Objective To investigate the levels of CD4 + CD25 + regulatory T cells and the Foxp3 in the peripheral blood of patients with ulcerative colitis ( UC), and analyze its role in the pathogenesis of UC. Methods From February 2007 to December 2008, 40 UC patients (23 active and 17 remissive), 33 irritable bowel syndrome (IBS) patients, and 32 normal controls entered our study. CD4 + CD25 + T cells were detected with flow cytometric assay. The expression of Foxp3 mRNA in peripheral blood mononuclear cell (PBMC) was detected by RTPCR. Interleukin-10 (IL-10) and transforming growth factor-β (TGF-β) in the serum from the peripheral blood of UC patients, IBS patients, and normal controls were determined with ELISA. Results There were no significant differences of the peripheral CD4 +T cell numbers among the active, remissive UC and IBS patients, and normal control groups (P=0. 126). The positive rate of CD4+ CD25+ T cells in patients with active and remissive UC were significantly lower than those in IBS patients and normal controls ( both P ＜ 0. 01 ) it was more lower in the active UC patients than the remissive UC patients ( P ＜ 0. 001 ).
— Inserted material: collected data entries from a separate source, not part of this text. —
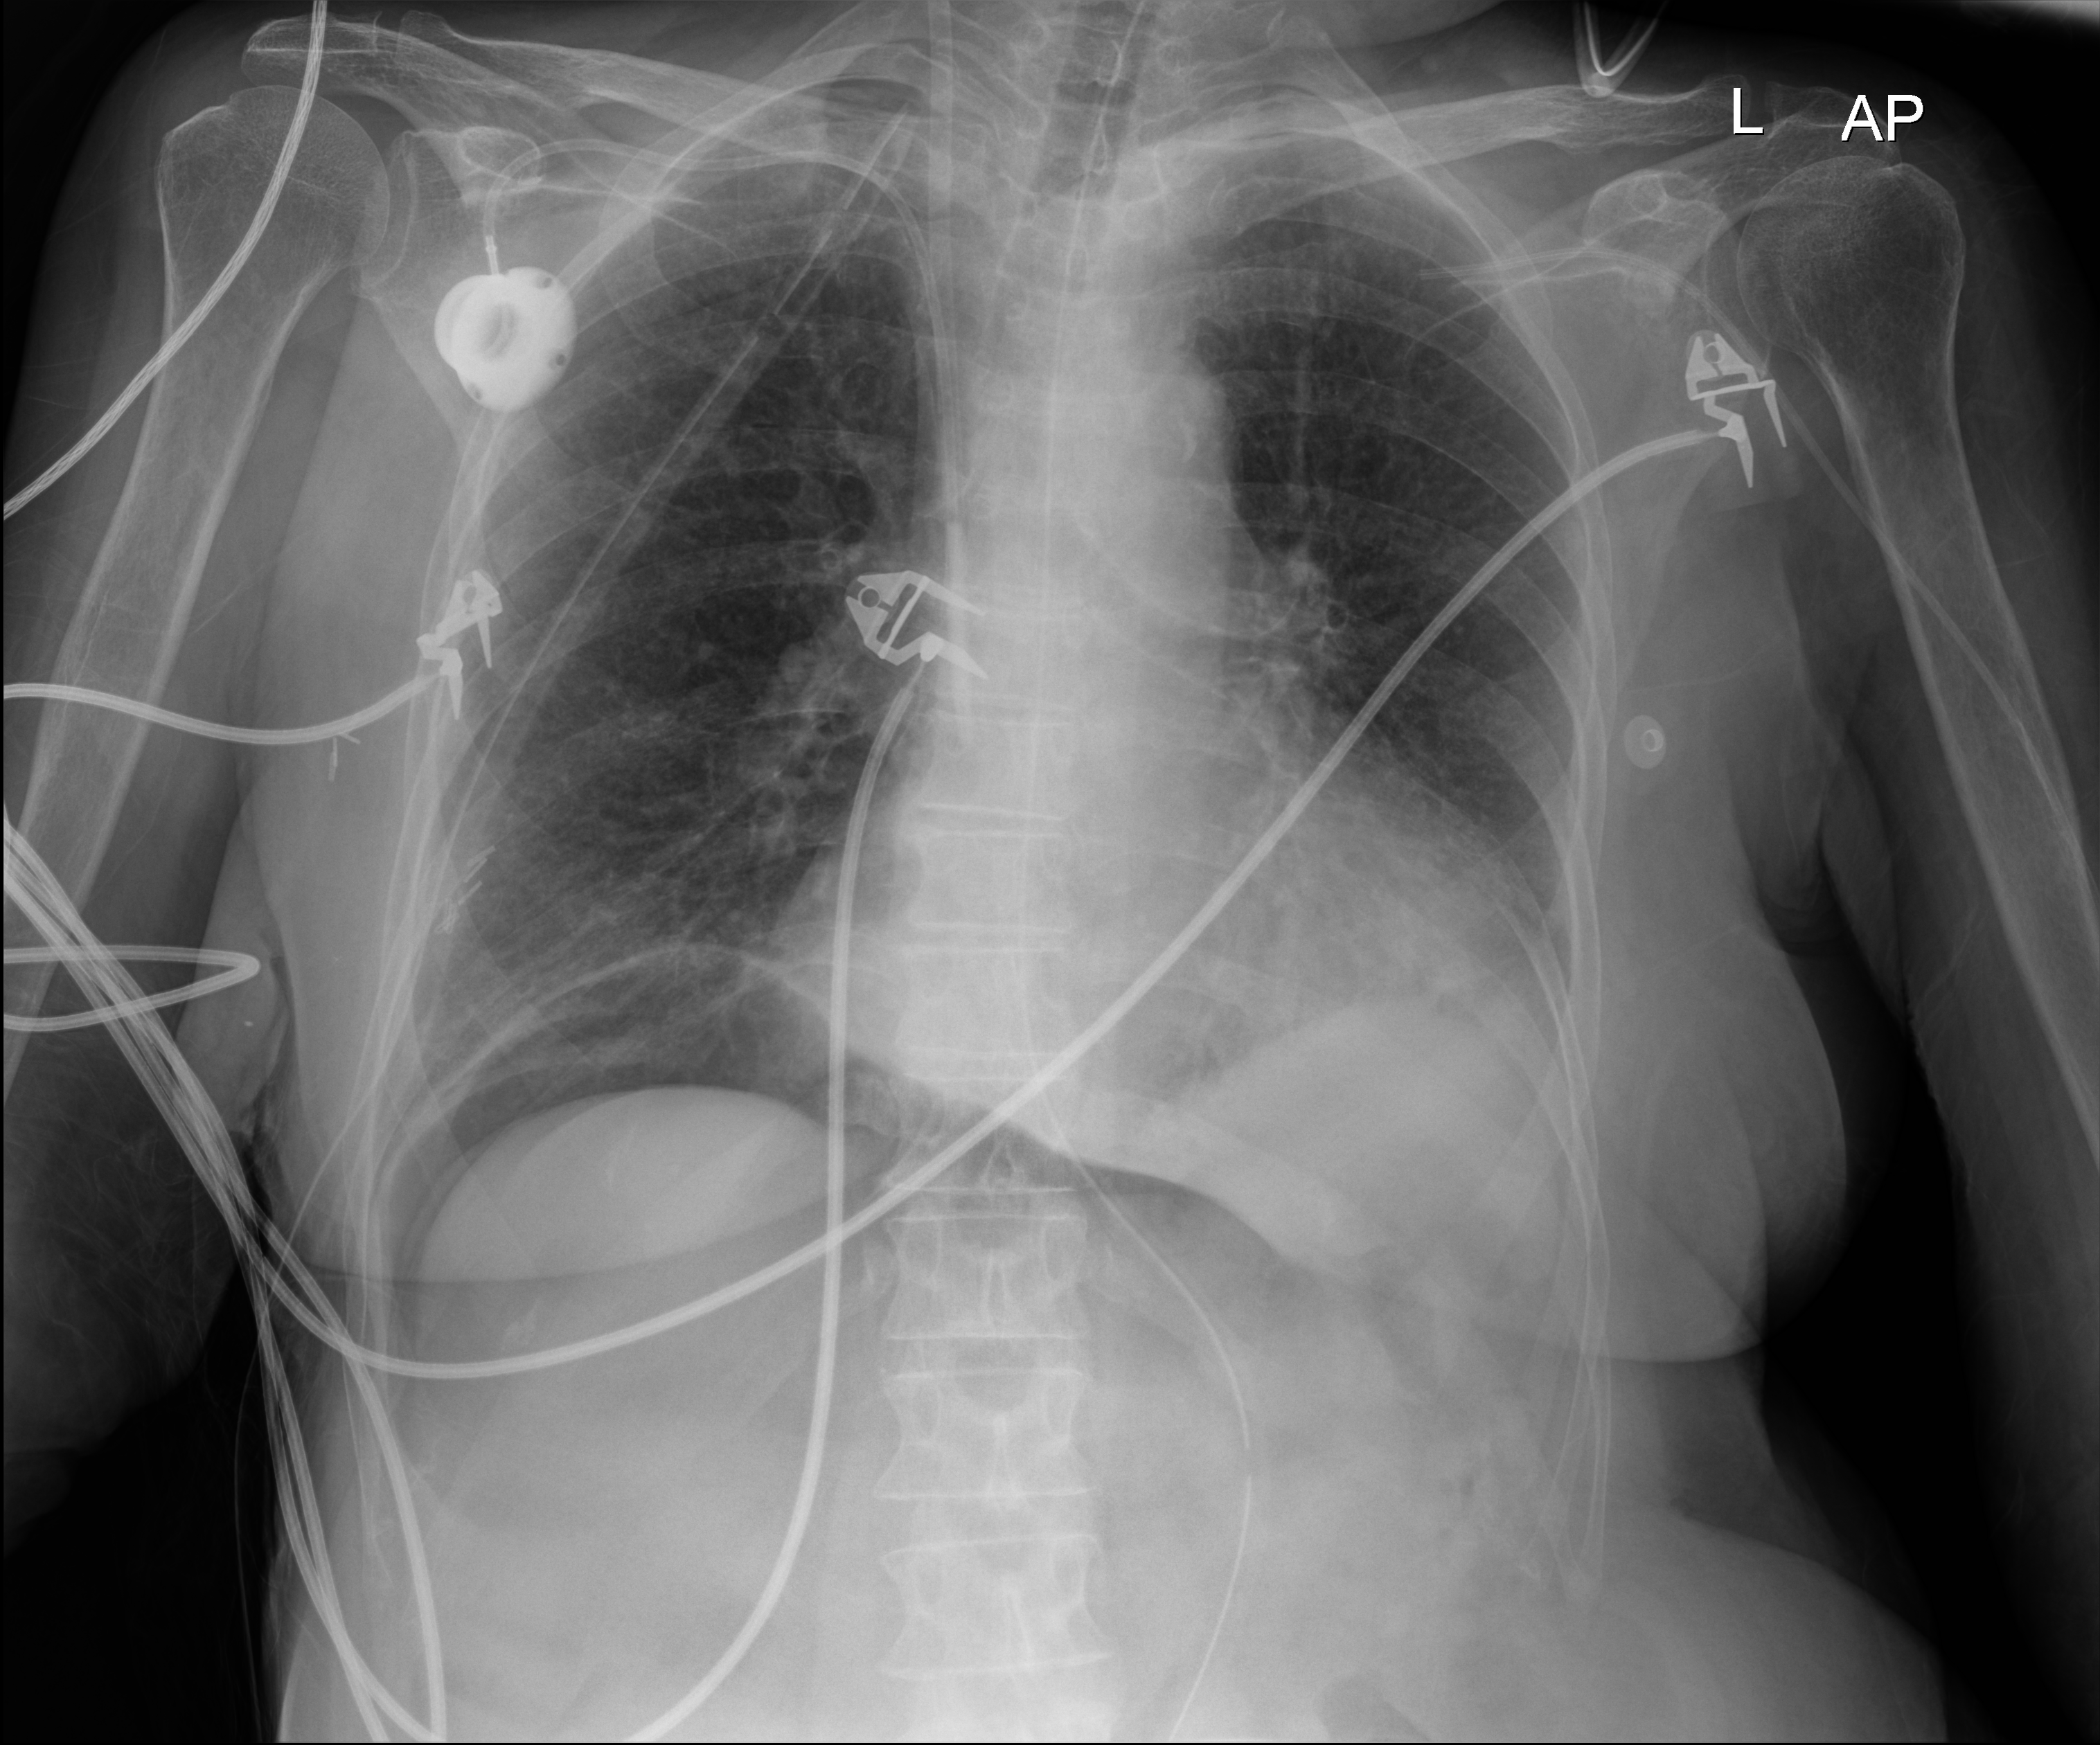
Chest X-ray (portable), anteroposterior (AP) projection. Female patient hospitalised with COVID-19, age 60–74 years.
Hospital-stay facts (about this admission, not read from this image; timing relative to this image not recorded): chronic kidney disease (admission record): no; diabetes (admission record): no; mechanically ventilated during this hospital stay: yes.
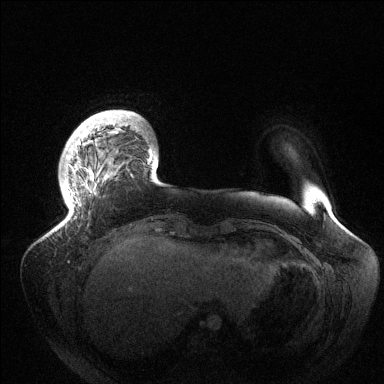
Breast MRI (dynamic contrast-enhanced), one axial slice. Slice 22 of 144 in the series (ordered by position). Dynamic contrast-enhanced series, time point 2 of 6 at this slice position (early post-contrast). 1.5 T. TE 1.5 ms, TR 4.6 ms. 384 × 384 image matrix. Female patient.
Outlined on this slice (semi-automatic segmentation, software-assisted and operator-edited):
- enhancing-tissue mask used for the functional tumour volume (all voxels passing the contrast-enhancement thresholds inside the analysis volume; usually the tumour): bounding box <62,114,154,226> (left, top, right, bottom; pixels)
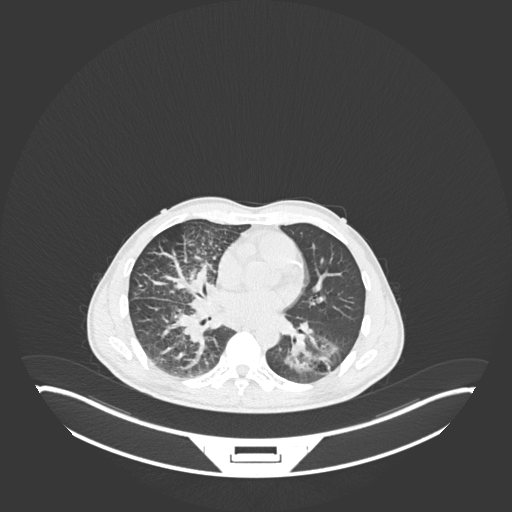
Chest CT, one axial slice; position 112 of 237 along the scan axis; 120 kVp; lung window (W 1500 / L -600 HU); 512 × 512 image matrix, field of view 500 × 500 mm. Patient: male, 49 years. Case-level facts recorded for this patient, not image findings: clinical TNM (as recorded): T2b N1 M0.
Annotated regions visible in this slice (rectangle marked by the reading radiologist):
- lung tumour (recorded histology: adenocarcinoma): bounding box [x1, y1, x2, y2] px = [283, 322, 343, 379]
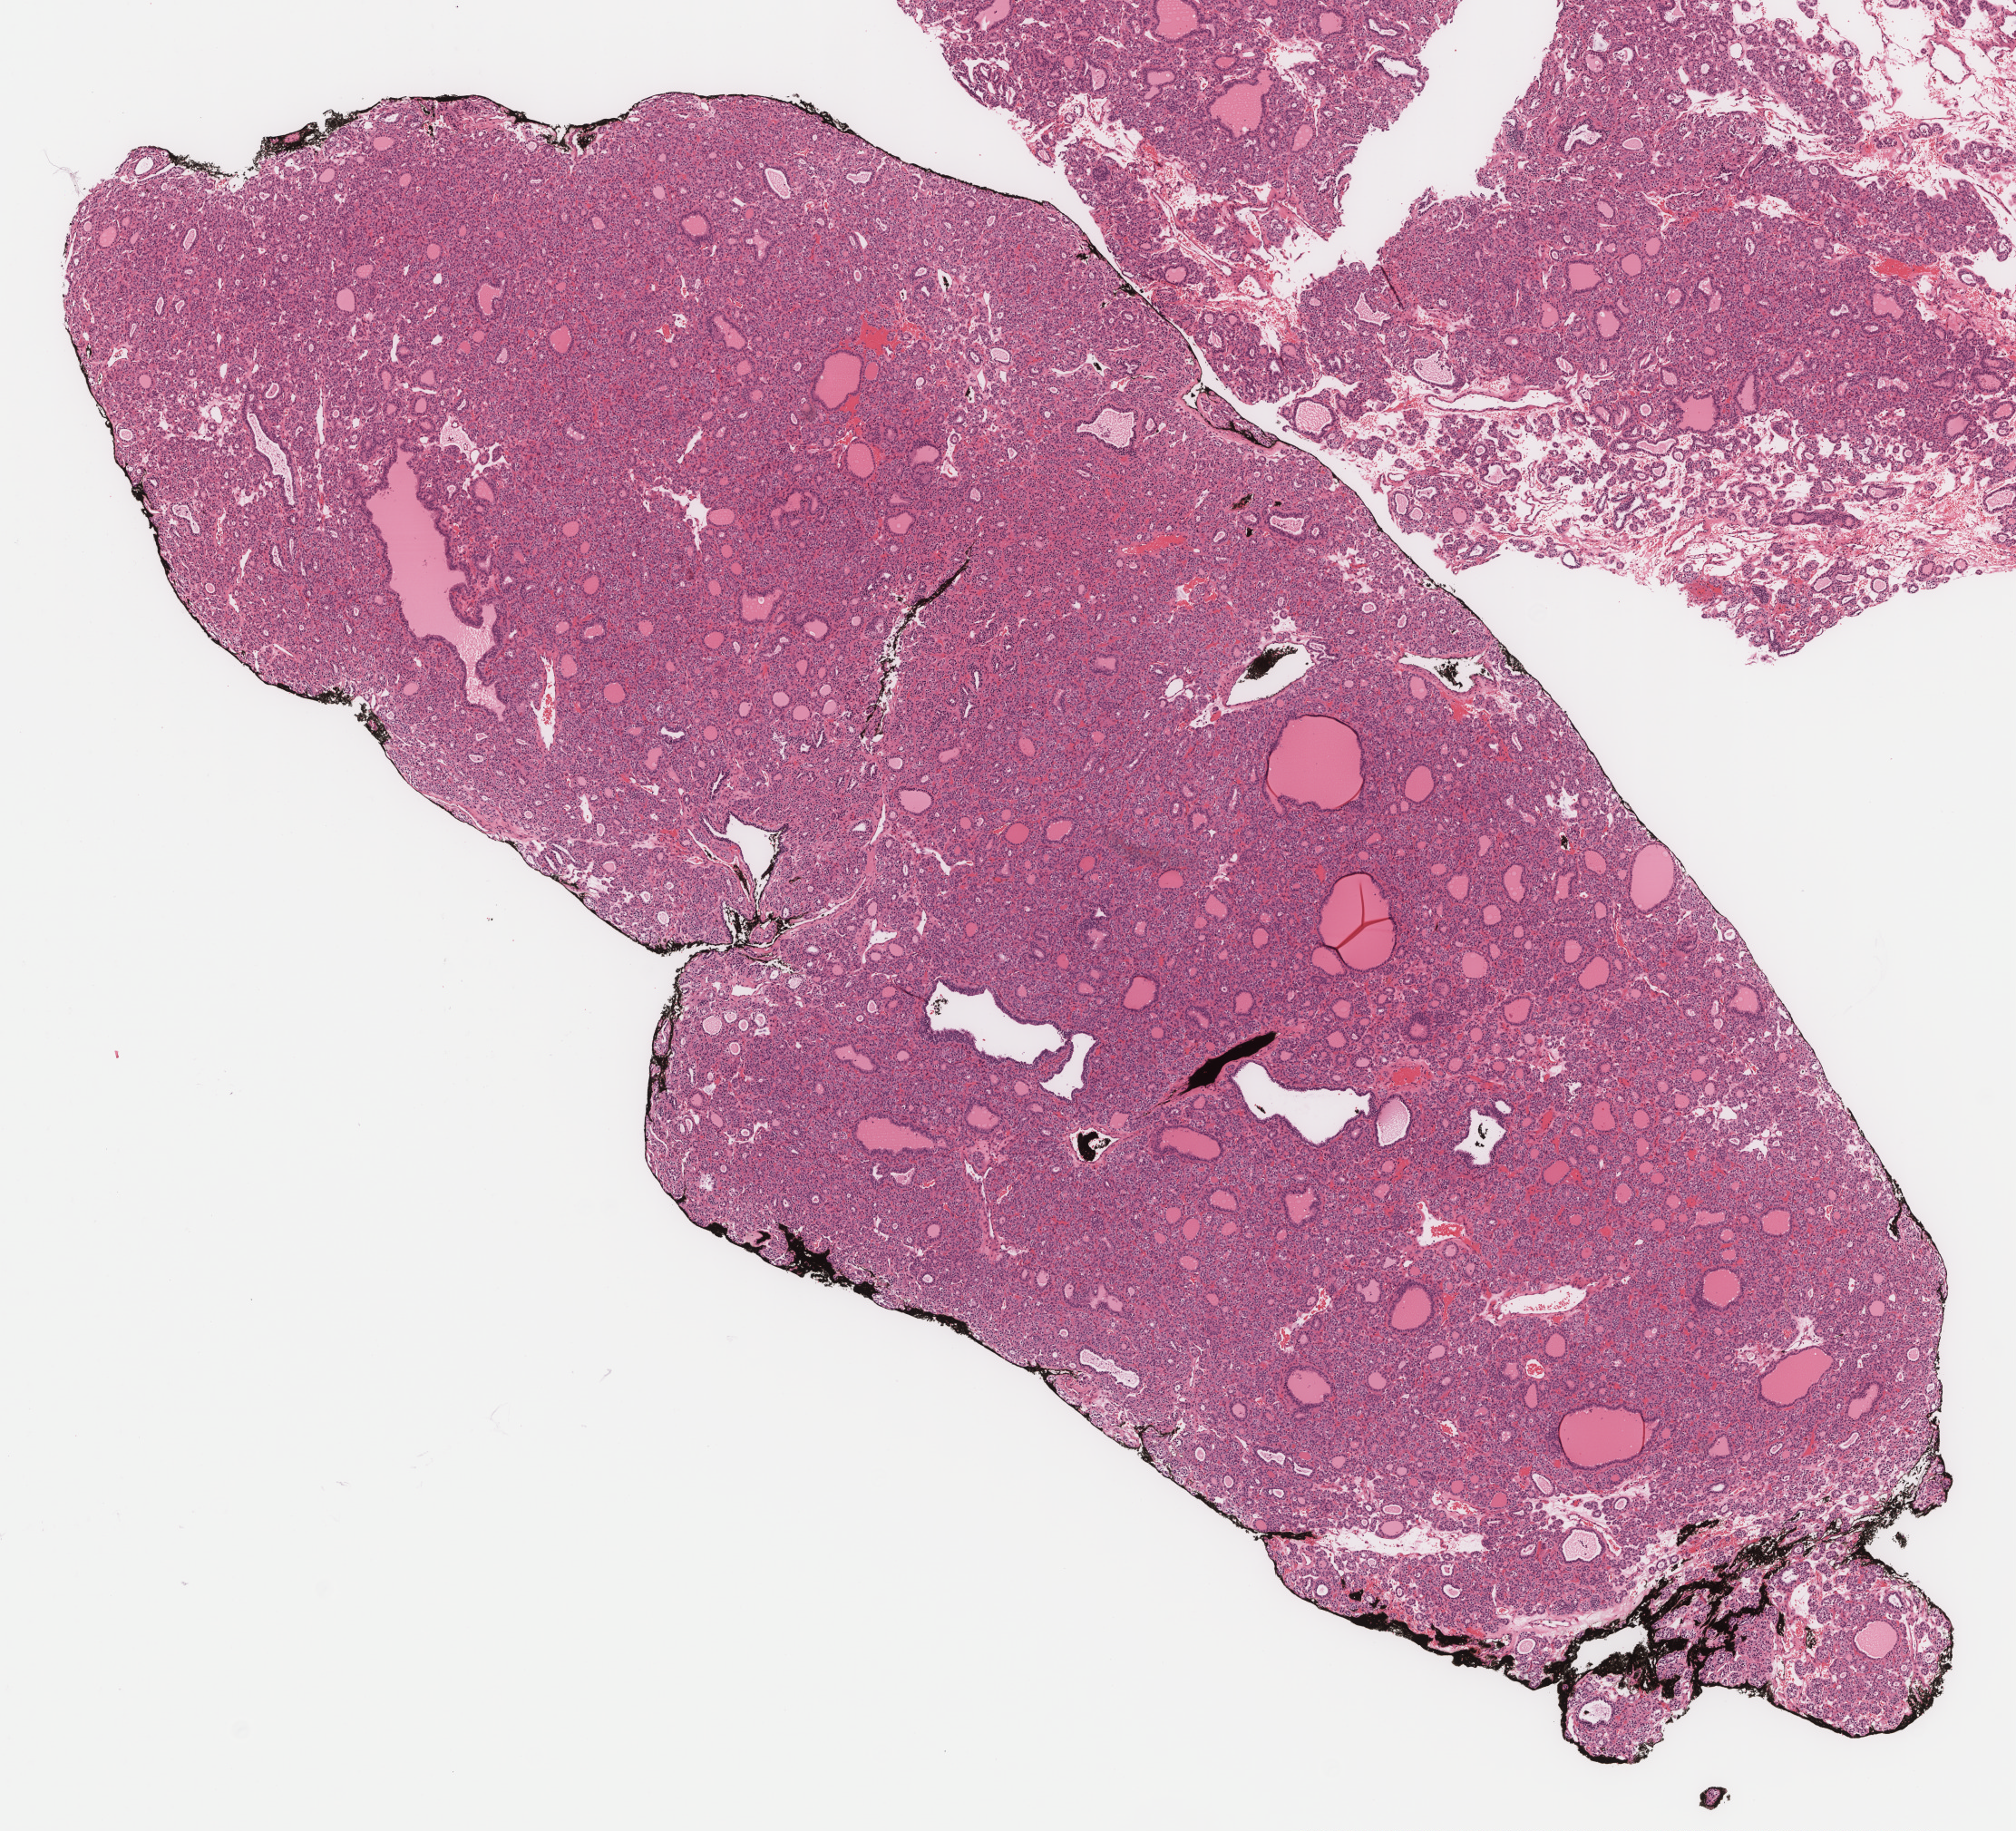
Whole-slide histology image, Hematoxylin and eosin (H&E) stained, shown as a low-resolution overview of the whole scanned area (about 9.0 x 8.1 mm); FFPE section; thyroid, primary tumour sample. Female, age 42 years at initial diagnosis.
AJCC pathologic stage: I. Laterality: left. Diagnosis: Papillary carcinoma, follicular variant (thyroid gland).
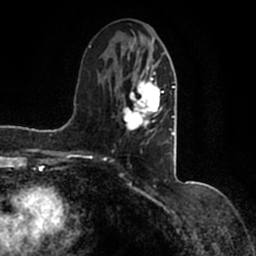
Breast MRI (dynamic contrast-enhanced), one axial slice. Slice 65 of 200 in the series (ordered by position). Cropped to one breast. Dynamic contrast-enhanced series, time point 2 of 7 at this slice position (early post-contrast). 1.5 T. TE 2.2 ms, TR 4.6 ms. 0.8 mm slice thickness. 256 × 256 image matrix, field of view 160 × 160 mm. Female patient.
Annotated regions visible in this slice (semi-automatically segmented with operator editing):
- enhancing-tissue mask used for the functional tumour volume (all voxels passing the contrast-enhancement thresholds inside the analysis volume; usually the tumour): bounding box [x1, y1, x2, y2] px = [90, 39, 177, 146]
However, the positive rate of CD4 + CD25 + T cells showed no significant difference between IBS patients and normal control groups ( P = 0. 343 ). The percentage of CD4 + CD25 + T cells was negatively correlated with UC disease activity index ( r = - 0. 660, P ＜ 0. 001 ) and with erythrocyte sedimentation rate (r = -0. 572, P =0. 001 ). The expressions of Foxp3 mRNA in PBMC from active and remissive UC patients were significantly lower than those in both IBS patients and normal controls ( both P ＜0. 001 ). There was no significant difference of the plasma levels of IL-10 or TGF-β among the active/remissive UC patients, IBS patients, and normal controls ( all P ＞ 0. 05 ). Conclusions CD4+ CD25 + regulatory T cells remarkably decline in the active UC and show certain increase in remissive UC, indicating that these cells may be involved in the pathogenesis of UC. The decreased expression of Foxp3 mRNA may be an important factor of the aberrant developmental disorder of CD4 + CD25 + regulatory T cells.